Marcourt rejette la faute sur les étudiants

« Nous allons construire un dossier », c’est ce qu’a répondu Marcourt face au problème d’ inscriptions massives en logopédie. Encore une fois, le ministre se distingue par son manque de proactivité dans des dossiers pourtant récurrents. Pire encore, il ne relève pas un problème fondamental dans ce dossier : le refus illégal d’inscrire un étudiant auxquels sont poussés certains établissements, faute d’un refinancement de l’enseignement supérieur.
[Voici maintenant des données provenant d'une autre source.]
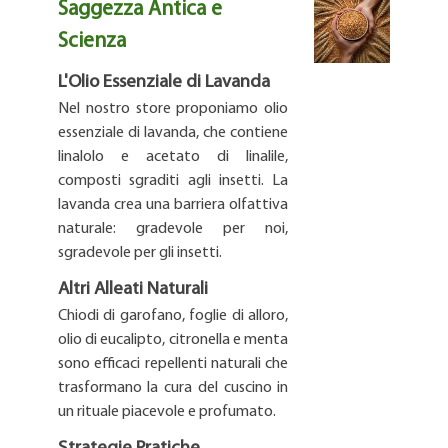
Saggezza Antica e
Scienza
L'Olio Essenziale di Lavanda
Nel nostro store proponiamo olio
essenziale di lavanda, che contiene
linalolo e acetato di linalile,
composti sgraditi agli insetti. La
lavanda crea una barriera olfattiva
naturale: gradevole per noi,
sgradevole per gli insetti.
Altri Alleati Naturali
Chiodi di garofano, foglie di alloro,
olio di eucalipto, citronella e menta
sono efficaci repellenti naturali che
trasformano la cura del cuscino in
un rituale piacevole e profumato.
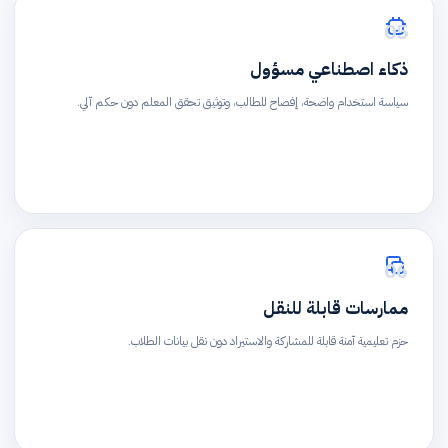
05
ذكاء اصطناعي مسؤول
سياسة استخدام واضحة، إفصاح للطالب، وتوثيق تحقق المعلم دون حكم آلي.
06
ممارسات قابلة للنقل
حزم تعليمية آمنة قابلة للمشاركة والاستيراد دون نقل بيانات الطلاب.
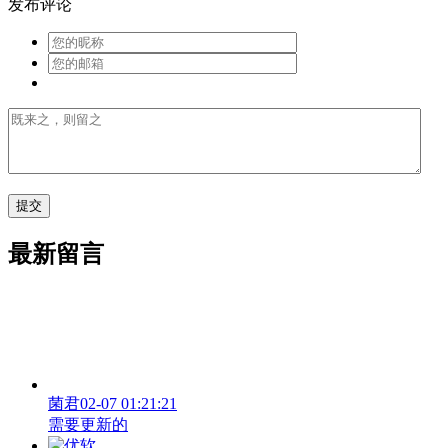
发布评论
最新留言
菌君
02-07 01:21:21
需要更新的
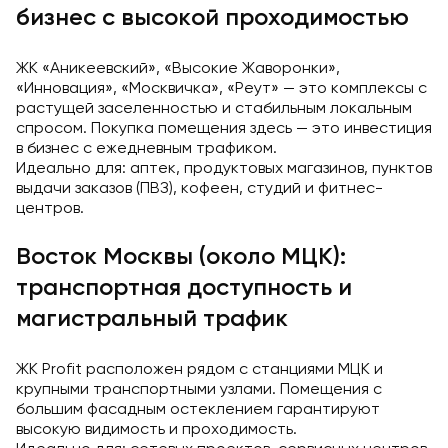
бизнес с высокой проходимостью
ЖК «Аникеевский», «Высокие Жаворонки»,
«Инновация», «Москвичка», «Реут» — это комплексы с
растущей заселенностью и стабильным локальным
спросом. Покупка помещения здесь — это инвестиция
в бизнес с ежедневным трафиком.
Идеально для: аптек, продуктовых магазинов, пунктов
выдачи заказов (ПВЗ), кофеен, студий и фитнес-
центров.
Восток Москвы (около МЦК):
транспортная доступность и
магистральный трафик
ЖК Profit расположен рядом с станциями МЦК и
крупными транспортными узлами. Помещения с
большим фасадным остеклением гарантируют
высокую видимость и проходимость.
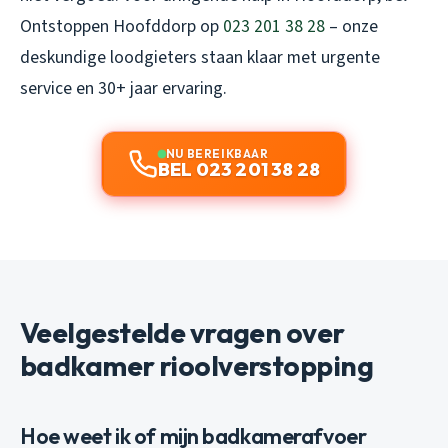
Ontstoppen Hoofddorp op
023 201 38 28
– onze
deskundige loodgieters staan klaar met urgente
service en 30+ jaar ervaring.
NU BEREIKBAAR
BEL 023 201 38 28
Veelgestelde vragen over
badkamer rioolverstopping
Hoe weet ik of mijn badkamerafvoer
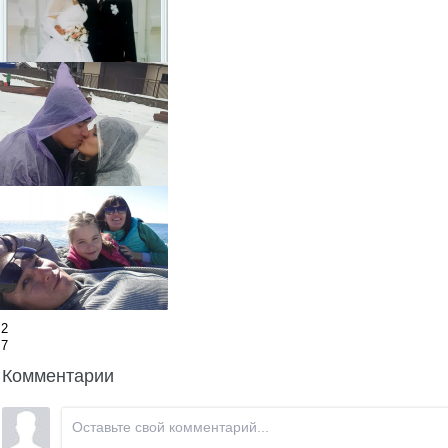
2
7
Комментарии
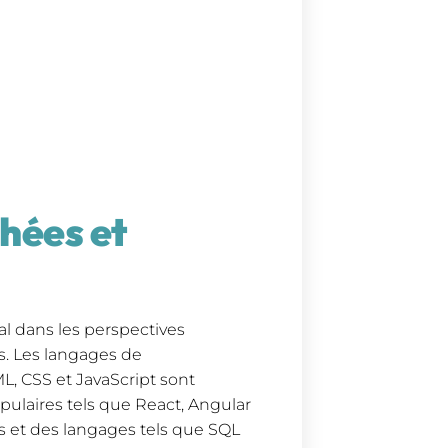
hées et
l dans les perspectives
s. Les langages de
, CSS et JavaScript sont
opulaires tels que React, Angular
 et des langages tels que SQL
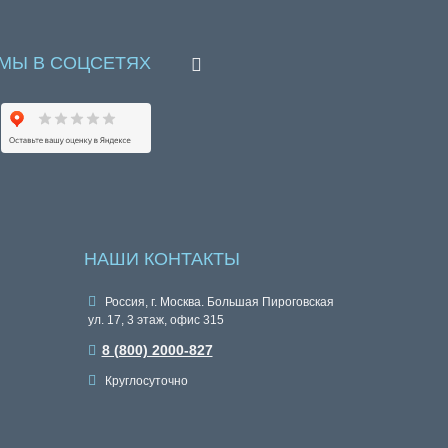
МЫ В СОЦСЕТЯХ
НАШИ КОНТАКТЫ
Россия, г. Москва. Большая Пироговская
ул. 17, 3 этаж, офис 315
8 (800) 2000-827
Круглосуточно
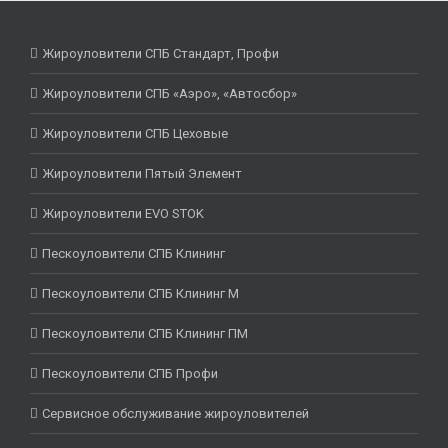
Жироуловители СПБ Стандарт, Профи
Жироуловители СПБ «Аэро», «Автосбор»
Жироуловители СПБ Цеховые
Жироуловители Пятый Элемент
Жироуловители EVO STOK
Пескоуловители СПБ Клининг
Пескоуловители СПБ Клининг М
Пескоуловители СПБ Клининг ПМ
Пескоуловители СПБ Профи
Сервисное обслуживание жироуловителей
Mais cette fois-ci, le ministre de l’Enseignement supérieur a préféré rejeter la faute sur le dos des étudiants. Interviewé dans La Capitale sur son manque d’anticipation de cette situation (04/07/12), il répondra « Sans doute aurions-nous dû l’anticiper, mais il est dommage que les étudiants belges ne soient pas aussi proactifs que leurs homologues français. »
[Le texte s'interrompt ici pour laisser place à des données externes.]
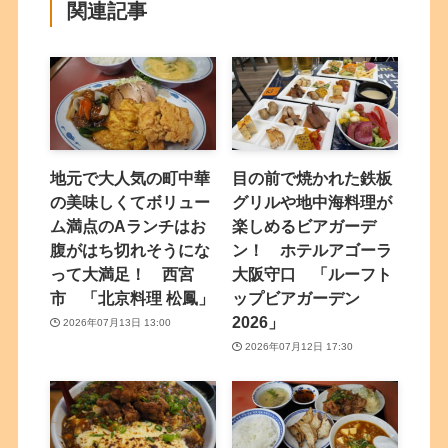
関連記事
地元で大人気の町中華
目の前で焼かれた鉄板
の美味しくてボリュー
グリルや地中海料理が
ム満点のAランチはお
楽しめるビアガーデ
腹がはち切れそうにな
ン！ ホテルアゴーラ
って大満足！ 西宮
大阪守口 「ルーフト
市 「北京料理 松鳳」
ップビアガーデン
2026」
2026年07月13日 13:00
2026年07月12日 17:30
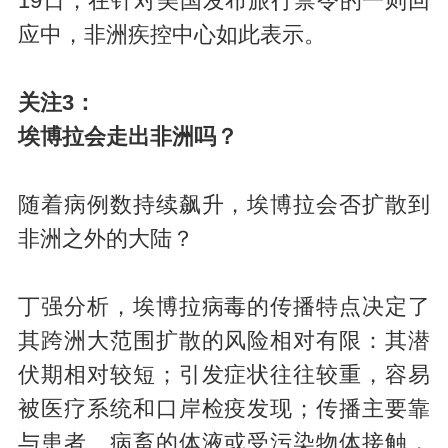
19日，在针对美国发布旅行禁令的一则回
应中，非洲疾控中心如此表示。
关注3：
埃博拉会走出非洲吗？
随着病例数持续飙升，埃博拉会否扩散到
非洲之外的大陆？
丁强分析，埃博拉病毒的传播特点决定了
其跨洲大范围扩散的风险相对有限：其潜
伏期相对较短；引发症状往往较重，容易
被医疗系统和口岸检疫发现；传播主要靠
与患者、病畜的体液或受污染物体接触，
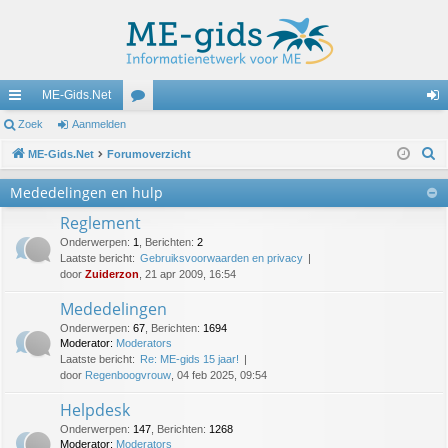
ME-Gids.Net
ne
Zoek
Aanmelden
or
an
Z
lle
ME-Gids.Net
Forumoverzicht
u
m
o
lin
m
el
Mededelingen en hulp
e
ks
s
de
Reglement
k
Onderwerpen
:
1
,
Berichten
:
2
n
Laatste bericht:
Gebruiksvoorwaarden en privacy
door
Zuiderzon
, 21 apr 2009, 16:54
Mededelingen
Onderwerpen
:
67
,
Berichten
:
1694
Moderator:
Moderators
Laatste bericht:
Re: ME-gids 15 jaar!
door
Regenboogvrouw
, 04 feb 2025, 09:54
Helpdesk
Onderwerpen
:
147
,
Berichten
:
1268
Moderator:
Moderators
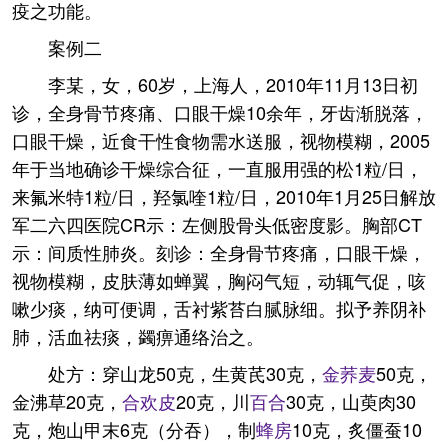
疫之功能。
案例二
李某，女，60岁，上海人，2010年11月13日初
诊，全身骨节疼痛、口眼干燥10余年，牙齿渐脱落，
口眼干燥，近食干性食物需水送服，视物模糊，2005
年于当地确诊干燥综合征，一直服用强的松1粒/日，
来氟米特1粒/日，羟氯喹1粒/日，2010年1月25日解放
军二六四医院CR示：左侧股骨头低密度影。胸部CT
示：间质性肺炎。刻诊：全身骨节疼痛，口眼干燥，
视物模糊，皮肤薄如蝉翼，胸闷气短，动辄气促，咳
嗽少痰，纳可便调，舌衬紫苔白腻脉细。拟予养阴补
肺，活血祛痰，蠲痹通络治之。
处方：穿山龙50克，生黄芪30克，
金荞麦
50克，
金沸草20克，
合欢皮
20克，川
百合
30克，山萸肉30
克，炮山甲末6克（分吞），制
蜂房
10克，炙僵蚕10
Dans son interview donnée au Soir (04/07/12), le ministre oublie de signaler qu’en Fédération Wallonie-Bruxelles (un Etat membre dans l’Union, selon lui), un étudiant ne peut être refusé pour manque de place (voir notre communiqué de presse). Pire encore, il ne contredit pas le fait qu’un étudiant peut être refusé, sans raison légale, ce qui entraine le risque « de ne pas pouvoir aller étudier la logopédie et de surcroît dans l’établissement dont on a envie ».

La Fédération des Etudiants Francophones se soucie de remettre l’église au milieu du village. Ce n’est pas tant le fait que nombre d’étudiants étrangers viennent s’inscrire en logopédie qui est inquiétant. C’est surtout la difficulté pour les hautes écoles et universités de pouvoir accueillir ces étudiants, malgré un manque de financement latent. Face à l’inactivité du ministre devant un problème pourtant répétitif, les établissements doivent prendre le chemin de l’illégalité et refuser des inscriptions pour des motifs fallacieux (manque de place, manque d’encadrement suffisant, de structures ou par mesures de sécurité).

La FEF, soucieuse que les étudiants puissent avoir accès à un enseignement supérieur public, de qualité, gratuit et accessible à tous, réclame urgemment un financement public de l’enseignement supérieur à hauteur de ses besoins. Ce n’est pas en limitant l’accès des étudiants étrangers en logopédie que les conditions d’accès et d’enseignement s’amélioreront pour les étudiants belges. Le ministre Jean-Claude Marcourt préfère jouer la politique de l’autruche. Il construit des dossiers comme il bâtit des châteaux en Espagne.